UOTS: Well, in a lot of your songs you talk about rap and the underground hip hop scene directly, and your status within, like Unemployed Black Astronaut, “I was one of the top five fresh hip hop guys…” I was wondering if you followed music like that or if it was just your natural take on things? BD: Uh, music? Yeah….I definitely inquire into music. But as far as that whole slant on things, that was pretty much to that record, Fear of a Black Tangent...That record was pretty much that whole mindset of scrutinizing the rap game and kind of taking a sarcastic spin on my underdog status. But yeah, I inquire about music and take an interest in music.

UOTS: Your lyrics are very dense and literate. Do you like to read? BD:I think I do, but I don’t read as much as I used to.

UOTS: Could you name a couple of your favorite books from when you used to read? BD: …I really couldn’t.

UOTS: How long are you on the road now out of a whole calendar year? BD: Probably a solid four or five months.

| Problem |
Copy the interview above word for word, from start to finish.

| Dataset section |

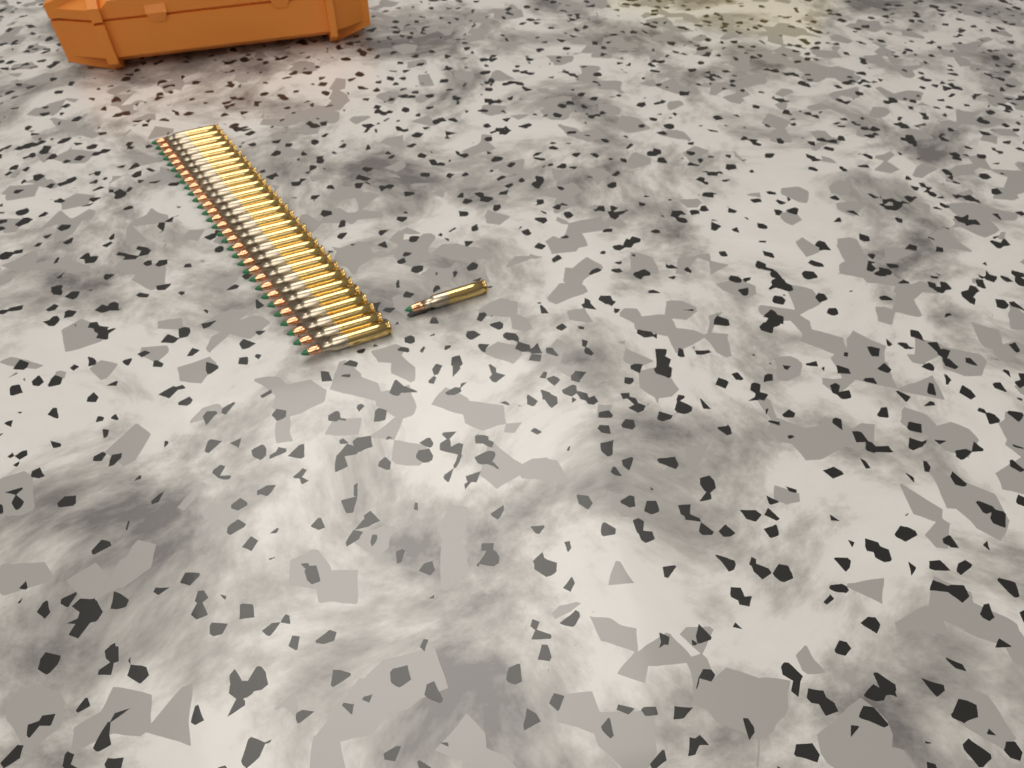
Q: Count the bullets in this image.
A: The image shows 31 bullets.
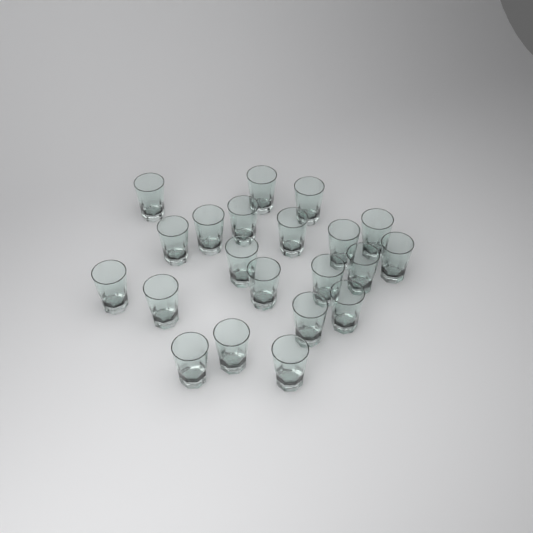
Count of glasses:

| In response |
UOTS: Well, in a lot of your songs you talk about rap and the underground hip hop scene directly, and your status within, like Unemployed Black Astronaut, “I was one of the top five fresh hip hop guys…” I was wondering if you followed music like that or if it was just your natural take on things? BD: Uh, music? Yeah….I definitely inquire into music. But as far as that whole slant on things, that was pretty much to that record, Fear of a Black Tangent...That record was pretty much that whole mindset of scrutinizing the rap game and kind of taking a sarcastic spin on my underdog status. But yeah, I inquire about music and take an interest in music.

UOTS: Your lyrics are very dense and literate. Do you like to read? BD:I think I do, but I don’t read as much as I used to.

UOTS: Could you name a couple of your favorite books from when you used to read? BD: …I really couldn’t.

UOTS: How long are you on the road now out of a whole calendar year? BD: Probably a solid four or five months.